Let us suppose that we restrict the position to actions where there are no non-consenting persons directly involved. The idea, then, is that those persons form a closed moral system within which others are not allowed to judge because they are outside that moral system. If it were established that the moral system in question were closed, then this would hold, however the simple fact that the actions in any hypothesized "closed moral system" are to be observed by others "outside it" proves that it is not a closed moral system as those who observe it are affected by it. Thus, let us suppose that the argument is that only those who participate in a moral system can critique those who are part of it. This is effectively a return to moral relativism again, except that there are no non-consenting persons directly involved in what occurs.

Why not allow any action which directly involves only consenting persons? This is the basic issue of ethical philosophy which is being argued over in our culture at the moment. One side says that all actions affect the whole society, while the other side says that what happens between consenting adults stays between consenting adults (until they produce a child, and note that none of us ever consented to be born).

A useful argument here will not take that form "there are no actions which involve only consenting persons in the relevant way," since we disagree about how direct the involvement must be to count. The argument will need to take a different tack on it, not head on, but reaching the point about what actions should be permitted via a route which is not bound by this question.

The problem is with the question: "should actions where consenting people are the only people directly involved by allowed?" The side which has been answering "not necessarily" needs to stick to "not necessarily" and not diverge into "those don't exist" since our taxonomies of action and/or involvement are not such that we can talk at that level. "Not necessarily," here, it seems to me, means "well, it depends on the action. How much who is involved, at least at the human level, is not necessarily relevant."

How much who is involved may be relevant in some cases, but simply that no one else is involved is not necessarily enough reason to say that an act is to be permitted. Even if it were, the problem of saying who is relevantly involved means that an ethical system predicated on that assumption would still be incomplete.

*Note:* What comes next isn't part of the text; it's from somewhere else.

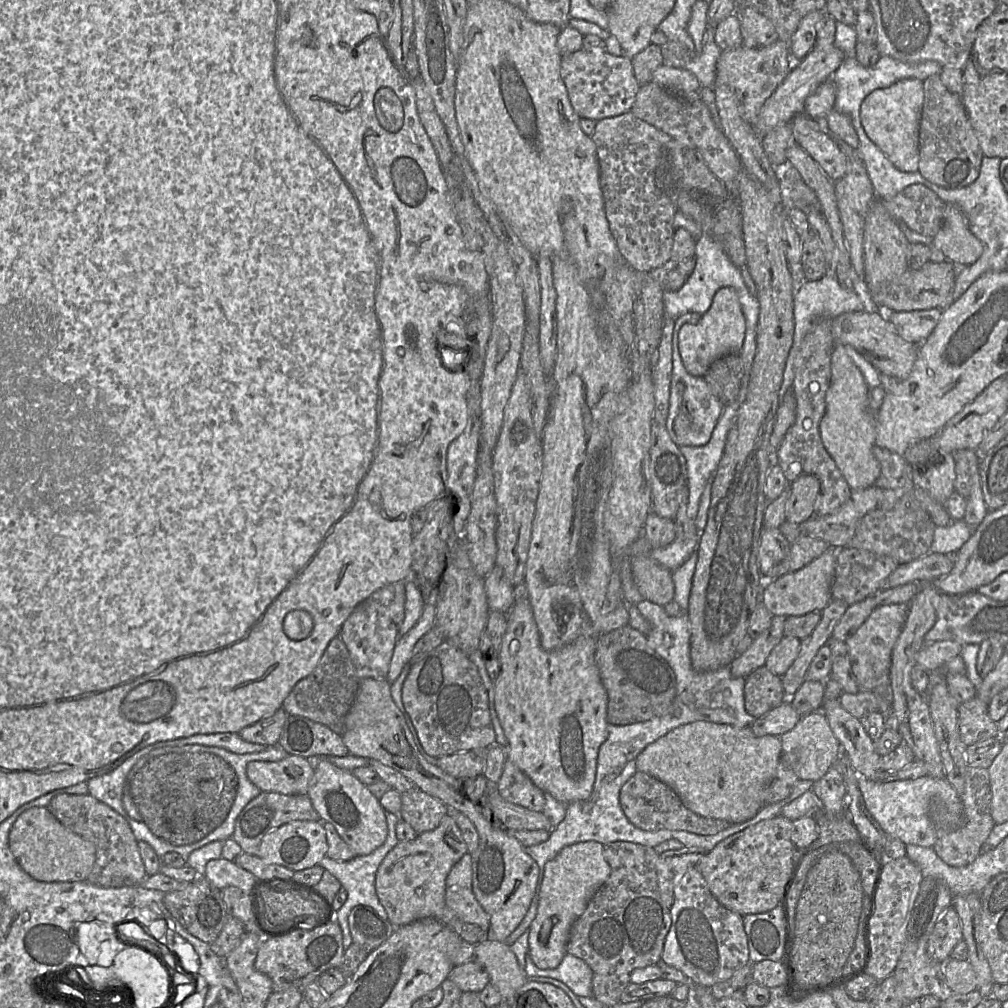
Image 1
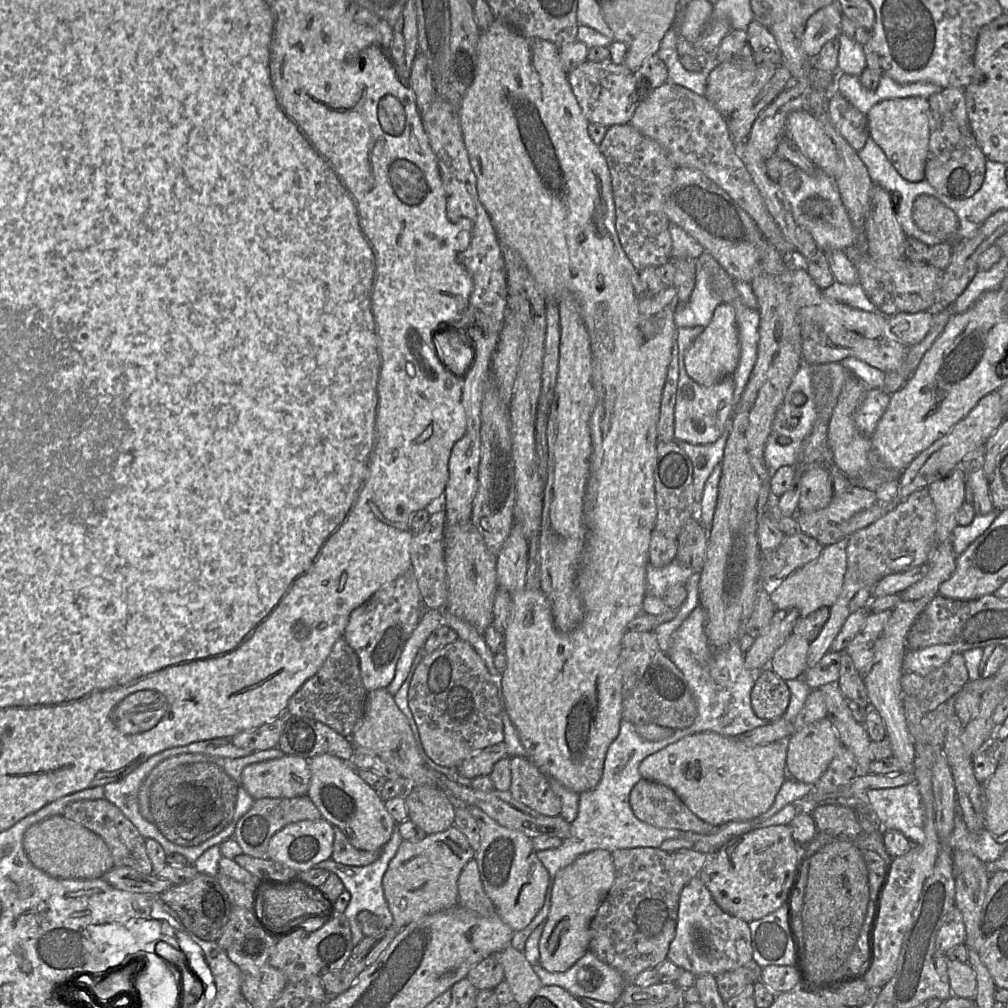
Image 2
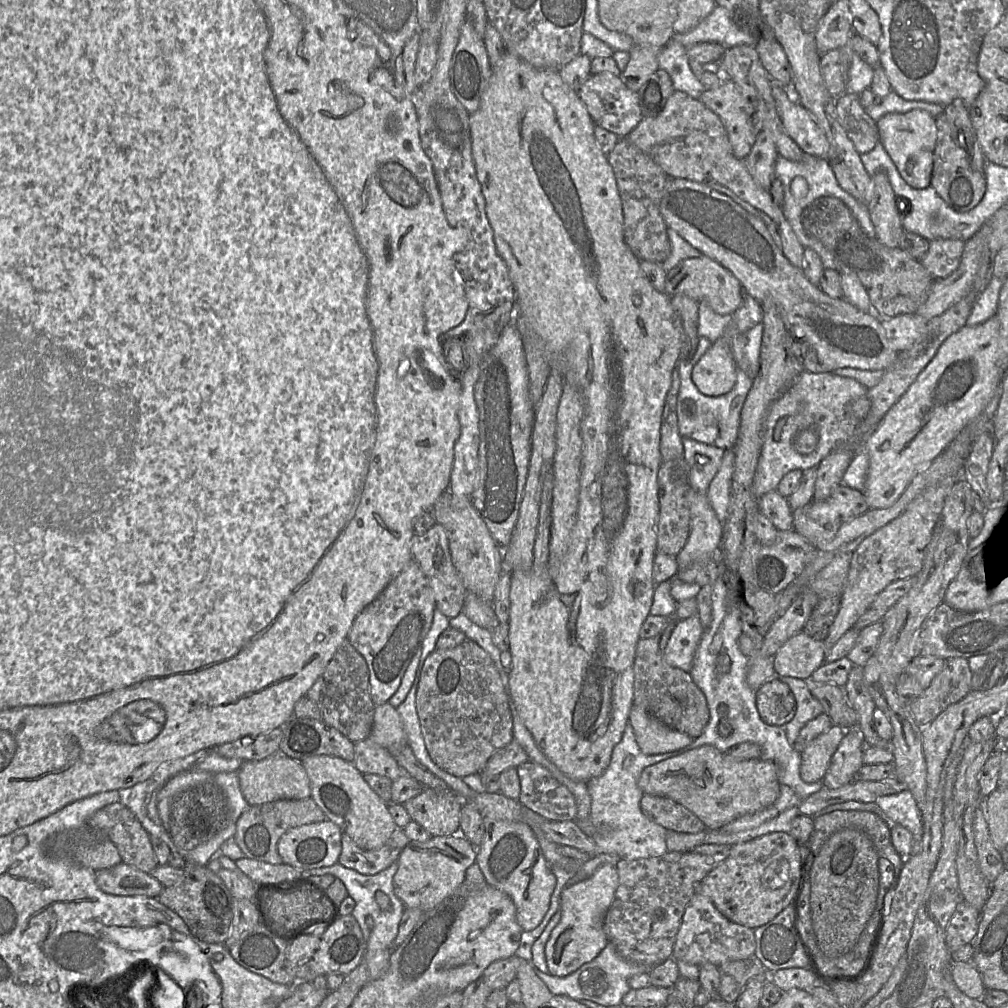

Love Sinner/Hate Sin: A Defense

Sparked by this: http://www.albertmohler.com/2013/07/30/who-am-i-to-judge-the-pope-the-press-and-the-predicament/

Given: All persons are to be respected as persons.
Given: There are actions which can be said to be bad, at least beyond a shadow of a doubt (e.g., killing another without just cause).

What is bad is to be regarded as something to be done away with. Persons, as persons, are not to be done away with. To regard the sin as to be done away with is good, but to regard the sinner as to be done away with is bad. Thus: love the sinner, but hate the sin.

This is a relatively simple proof of sorts for the principle, but for a proper defense I would like to show why the most obvious alternative is unworkable.

To regard persons as the sum of their actions and desires is to diminish them as persons. It is to say "you are nothing more than the one who did these things and wanted those things." Yet we want to add that persons are not only those who do and want, but also those who need. At our best, our desires match our needs. Very often, though, we want what is not good for us. To love the sinner we must hate the sin, because sin is bad. Sin is bad not only in itself, but for the sinner. If we ignored what people need, we could easily argue that to love a person we must endorse their choices as good. That was Sartre's philosophy--that what a person does is called good by them, and that, therefore, a person can always say "What I want is good." It is not, however, a livable philosophy. We all are aware of things we would change about ourselves. Thus, to follow Sartre's philosophy we must argue a sort of contradiction: I want to change my actions (I feel that other actions than those I do are good) and what I do is what I should do.